The Urbnisi church is a relatively long three-nave basilica, measuring 32.1 × 22.4 m. Principle construction phases are readily discernible in the church walls: the lower part is of stone, well-hewn sandstone blocks laid in regular horizontal courses representing the oldest layer and those placed irregularly constituting the 9th–10th-century reconstruction; the upper part of the church was built of thin bricks, supported by two brick arch-buttresses on either side, in 1668. There are three principal entrances,—by a north, south, and west door. Fragments of an architrave stone and horseshoe-shaped lunette on the east entrance are remnants of the first building layer.

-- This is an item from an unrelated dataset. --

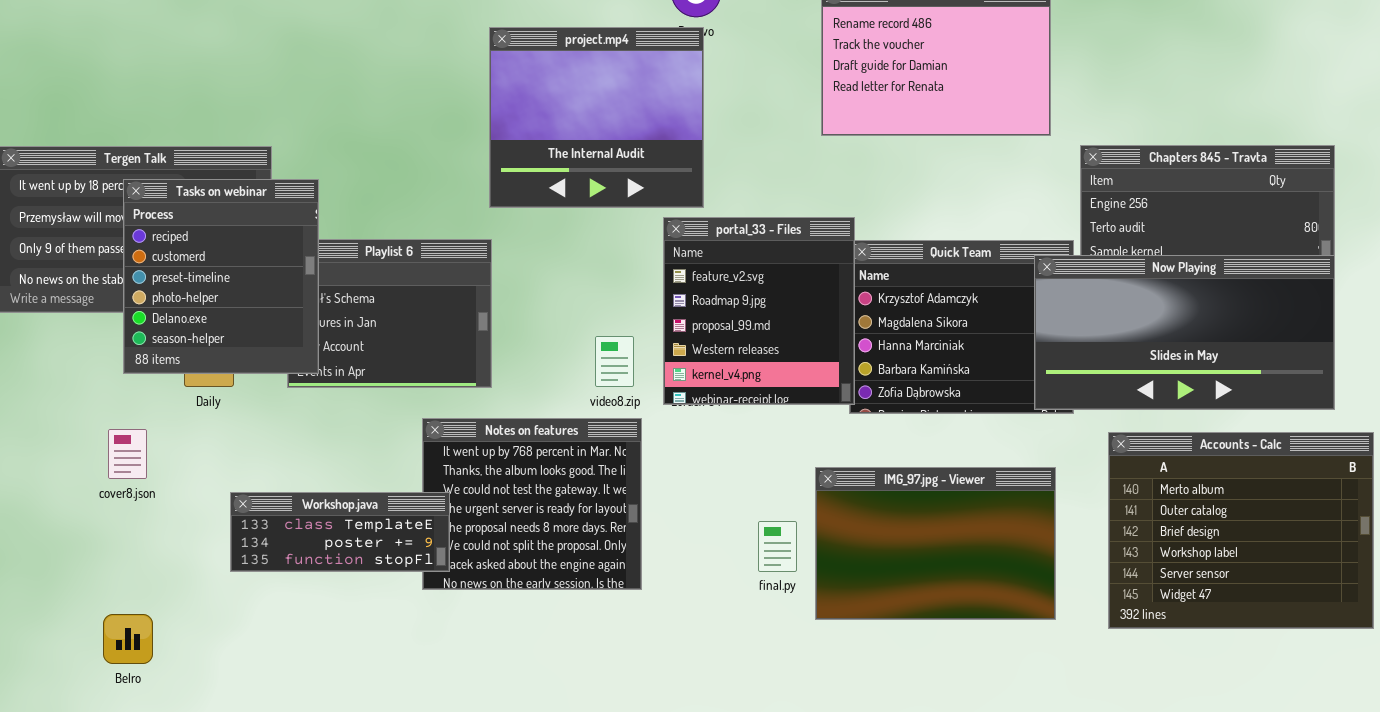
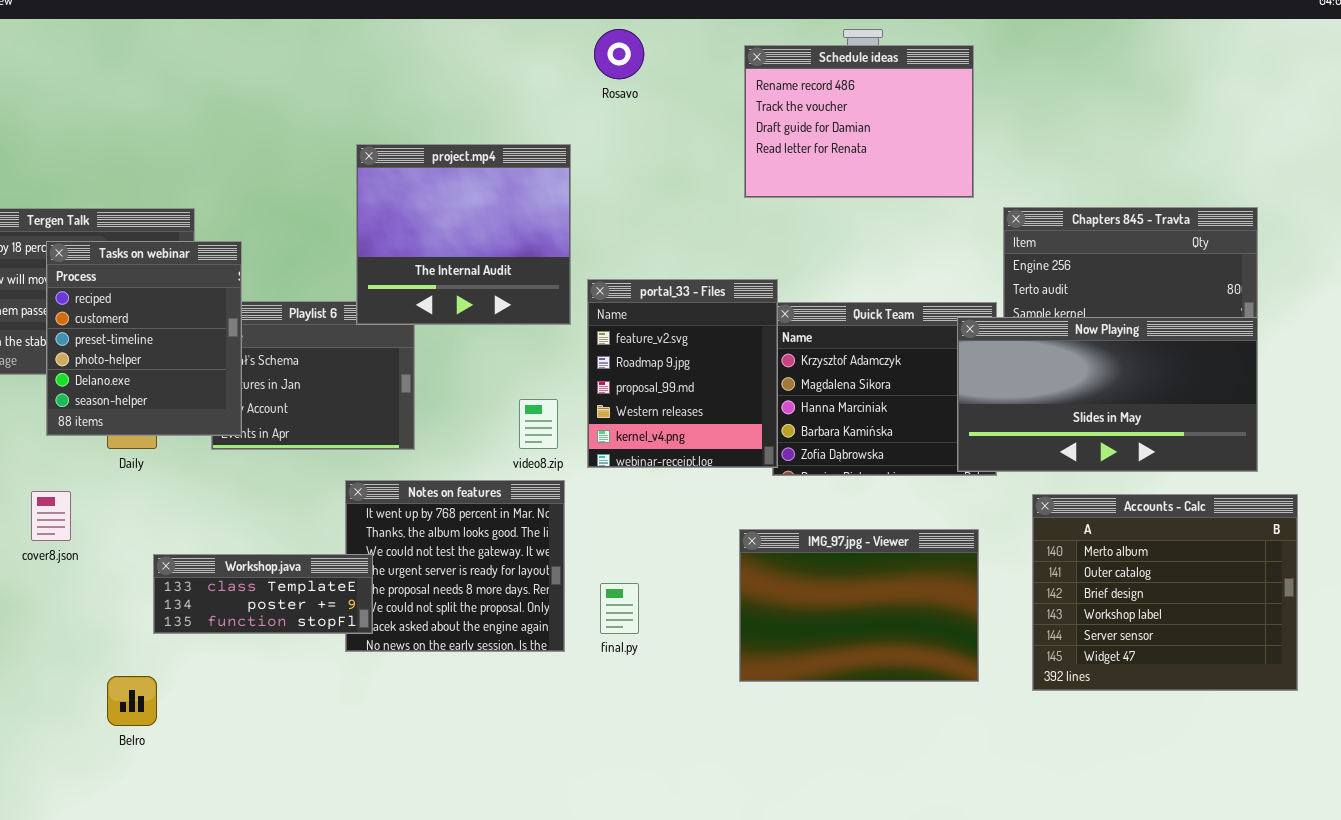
project.mp4: [489,27,704,208] -> [356,144,571,325], moved
final.py: [758,521,797,572] -> [600,583,639,634], moved
Belro: [103,614,153,664] -> [107,676,157,726], moved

The interior is composed of three naves separated by four pairs of cruciform pillars with simply profiled imposts hewn out of rectangular stone blocks and cuboid bases. The pillars and semicircular brick arches supported by them divide the barrel-vaulted central nave into five almost equal sized aisles. The sanctuary is elevated one step up from floor level. The lateral naves end to the east in chambers used as pastophoria. The church had two annexes: the one on the south is contemporaneous with the church and terminates to the east in a small chapel (eukterion), while the north annex is a later addition. The church is roofed with ceramic tiles.

=== Inscriptions ===
There are a few inscribed stones on the exterior and a high relief cross on the west façade. Apart from the text on the north façade, which enables the church to be dated to the 5th–6th century, there are four more asomtavruli inscriptions—one above the south door and the rest on the east façade—made by the 10th-century re-builders of the church and mentioning several persons, such as the bishop Tevdore and the deacon Abiathar. The east façade also bears several other inscriptions left by pilgrims.

=== Other structures ===
Some 15 m west of the church stands a three-storey bell-tower built of stone and brick and measuring 9.1 × 10.2. It was constructed—as related in an inscription on the west façade—at the behest of King Vakhtang VI and his wife Rusudan in 1706. Its ground floor acts as the porch. Near the church are other elements of the old Urbnisi settlements such as a circuit wall with ramparts, a 3rd-century bathhouse, a medieval winery, and an aqueduct.